Euderus set, the crypt-keeper wasp, is a tiny chalcid wasp from the family Eulophidae from the United States, described in 2017 as a parasitoid of the gall wasp Bassettia pallida. The description of its life cycle has attracted widespread publicity.

==Description==
The predominant colour of the adult wasp is metallic green to turquoise to iridescent blue, depending on age, with a yellow scape and white tarsi which have a dark brown terminal segment. Females are 1.6mm to 2.3mm in length, males are 1.2mm to 1.6mm.

==Discovery==
One of the parasitologists to co-discover the species was Kelly Weinersmith.

==Distribution and habitat==
The type locality of Euderus set was Inlet Beach, Florida and it has since been recorded throughout the midwestern, southcentral and southeastern United States. Specimens have been collected from galls on oaks from several subsections of the genus Quercus.

==Biology==
The female Euderus set searches for the galls or "crypts" induced by the gall wasps Bassettia pallida, Andricus quercuspetiolicola, and possibly others. The female E. set then oviposits in the chamber of the gall. When the egg hatches, the larva of E. set burrows into the larva of the host wasp. It then manipulates the host so that it speeds up its development, metamorphoses into an adult and chews its way up to the surface months earlier than normal. When the host does this, the burrow is not wide enough for it to emerge from the stem and its head becomes stuck. The E. set larva then consumes the host and chews through its head to emerge as an adult. The larvae overwinter in the gall, eating the host, and emerge in the following spring. The mechanism used to manipulate the host is not known.

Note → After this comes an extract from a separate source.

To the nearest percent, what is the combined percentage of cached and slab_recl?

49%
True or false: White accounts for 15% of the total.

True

If the adults of E. set have to excavate their own exit tunnel through the plant tissue themselves, they are three times more likely to die than are those that have the host excavate the tunnel for them.

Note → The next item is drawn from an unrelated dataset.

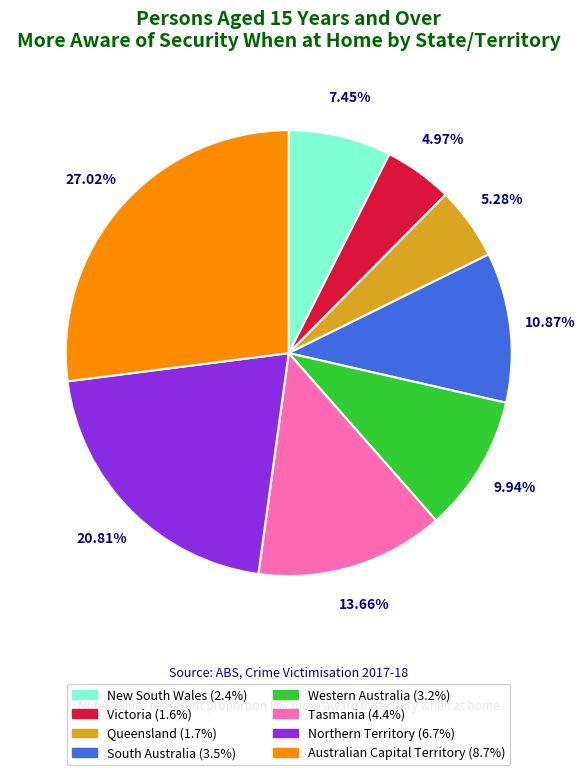

How many segments does this pie chart have?

8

E. set appears to be most closely related to Euderus crawfodii and E. multilineata, in the sub-genus Neoeuderus, together with another wasp which is a parasitoid of a pin oak gall wasp. The wasps in the sub-genus Neoeuderus appear to be specialist parasitoids of the gall wasps of the family Cynipidae.

==Naming==
The specific name is the name of the Egyptian god Set, who trapped his brother Osiris in a sarcophagus before killing him and cutting him up into little pieces.